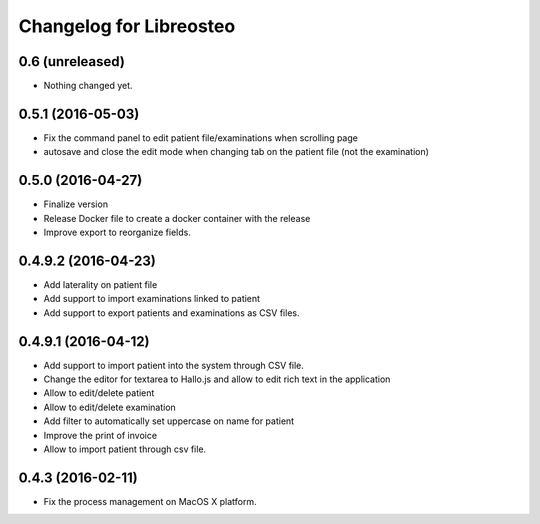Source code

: Changelog for Libreosteo
========================


0.6 (unreleased)
----------------

- Nothing changed yet.


0.5.1 (2016-05-03)
------------------

- Fix the command panel to edit patient file/examinations when scrolling page
- autosave and close the edit mode when changing tab on the patient file (not the examination)

0.5.0 (2016-04-27)
----------------

- Finalize version
- Release Docker file to create a docker container with the release
- Improve export to reorganize fields.


0.4.9.2 (2016-04-23)
--------------------

- Add laterality on patient file
- Add support to import examinations linked to patient
- Add support to export patients and examinations as CSV files.


0.4.9.1 (2016-04-12)
--------------------

- Add support to import patient into the system through CSV file.
- Change the editor for textarea to Hallo.js and allow to edit rich text in the application
- Allow to edit/delete patient
- Allow to edit/delete examination
- Add filter to automatically set uppercase on name for patient
- Improve the print of invoice
- Allow to import patient through csv file.


0.4.3 (2016-02-11)
------------------

- Fix the process management on MacOS X platform.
..........
### YOUR ASSIGNMENT:
Nothing but an exact copy belongs in the answer: the lines from the top of the records through the line containing "- Add support to import patient", minus the pictures.

### WRITTEN REPLY:
Source code

: Changelog for Libreosteo
========================


0.6 (unreleased)
----------------

- Nothing changed yet.


0.5.1 (2016-05-03)
------------------

- Fix the command panel to edit patient file/examinations when scrolling page
- autosave and close the edit mode when changing tab on the patient file (not the examination)

0.5.0 (2016-04-27)
----------------

- Finalize version
- Release Docker file to create a docker container with the release
- Improve export to reorganize fields.


0.4.9.2 (2016-04-23)
--------------------

- Add laterality on patient file
- Add support to import examinations linked to patient
- Add support to export patients and examinations as CSV files.


0.4.9.1 (2016-04-12)
--------------------

- Add support to import patient into the system through CSV file.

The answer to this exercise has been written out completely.